The Tribunal had followed the Hon’ble Gujarat High Court’s decision in the case of Hussain Haji Harun alias Hussein Kabiju v. Union of India and Ors. reported in AIR 1988 Gujarat 218. Extracts from the said judgment are reproduced below :-

“It cannot be gainsaid that when the Act or the Rules do not specifically prohibit restoration of an appeal dismissed on the ground of non-deposit of the penalty amount, the Tribunal certainly has the power and jurisdiction to recall its earlier order, if the ends of justice require such a course of action. It is more so because while dismissing appeal on the ground of non-deposit of the penalty amount, the Tribunal does not determine any issue or dispute and so there is no question of reviewing the earlier decision. Moreover, such order of dismissal is not a final order. Rule 20 provides for dismissal of the appeal for non-appearance of the appellant on the date of hearing. It is also true that the proviso to the said Rule specifically provides for restoration of the appeal which has been dismissed for default of the appellant. The mere absence of such a provision regarding the situation when an appeal comes to be dismissed for non-deposit of the penalty amount or duty demanded cannot be construed on the basis to mean that the Tribunal has no power to restore the appeal, which was dismissed for non-deposit of the penalty amount or duty demanded.”

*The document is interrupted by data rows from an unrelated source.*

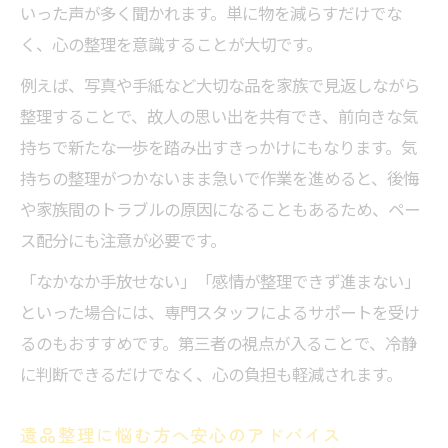
いった声が多く聞かれます。単に物を減らすだけでな
く、心の整理を意識することが大切です。
例えば、写真や手紙など大切な品を家族で見返しながら
整理することで、故人の思い出を共有でき、前向きな気
持ちで新たな一歩を踏み出すきっかけにもなります。気
持ちの整理がつかないまま急いで作業を進めると、後悔
や家族間のトラブルの原因になることもあるため、ペー
ス配分にも注意が必要です。
「なかなか手放せない」「感情が整理できず進まない」
といった場合には、専門スタッフによるサポートを受け
るのもおすすめです。第三者の視点が入ることで、冷静
に判断できるだけでなく、心の負担も軽減されます。
遺品整理に悩む方へ安心のアドバイス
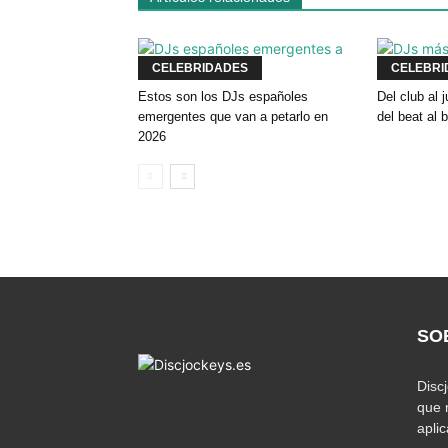
CELEBRIDADES
CELEBRI
Estos son los DJs españoles
Del club al
emergentes que van a petarlo en
del beat al 
2026
SO
Disc
que 
apli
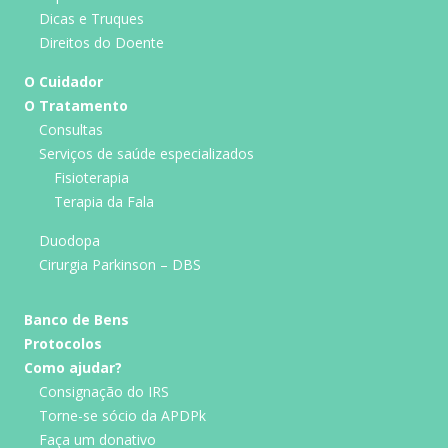
Dicas e Truques
Direitos do Doente
O Cuidador
O Tratamento
Consultas
Serviços de saúde especializados
Fisioterapia
Terapia da Fala
Duodopa
Cirurgia Parkinson – DBS
Banco de Bens
Protocolos
Como ajudar?
Consignação do IRS
Torne-se sócio da APDPk
Faça um donativo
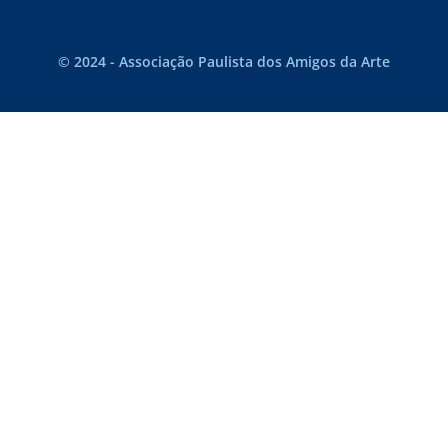
© 2024 - Associação Paulista dos Amigos da Arte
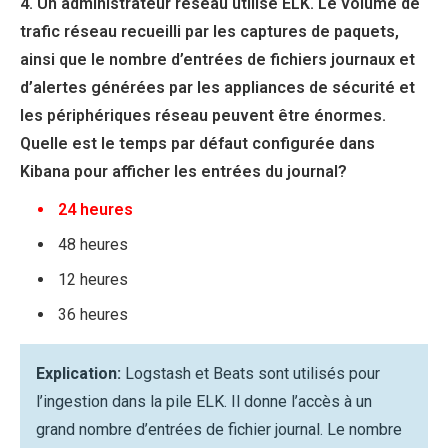
4. Un administrateur réseau utilise ELK. Le volume de
trafic réseau recueilli par les captures de paquets,
ainsi que le nombre d’entrées de fichiers journaux et
d’alertes générées par les appliances de sécurité et
les périphériques réseau peuvent être énormes.
Quelle est le temps par défaut configurée dans
Kibana pour afficher les entrées du journal?
24 heures
48 heures
12 heures
36 heures
Explication:
Logstash et Beats sont utilisés pour
l’ingestion dans la pile ELK. Il donne l’accès à un
grand nombre d’entrées de fichier journal. Le nombre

In view of the above discussion, we are of the view that the appellants were prevented by sufficient cause for not making the payment earlier. We set aside the order dismissing the appeal for non-compliance of provisions under Section 35F of the Central Excises and Salt Act, 1944. We restore the appeal to its original number. Shri Raju Ramchandran, the learned advocate made a prayer that when the Stay Order No. E/278/93-B1 dated 15-9-1993 was passed, the pre-deposit of the penalty amount was dispensed with. Since the stay order does not exist, he made an oral prayer that the pre-deposit as ordered by the Bench for the penalty amount at Rs. 50,000/- may be dispensed with. Shri B.K. Singh, the learned SDR does not object to the same. After hearing both the sides, in the interest of justice, we order that dispensing with the pre-deposit of the penalty amount of Rs. 50,000/- shall continue in terms of stay order No. E/278/93-B1 dated 15-9-1993 read with this order. In the result, application for Restoration of Appeal is allowed.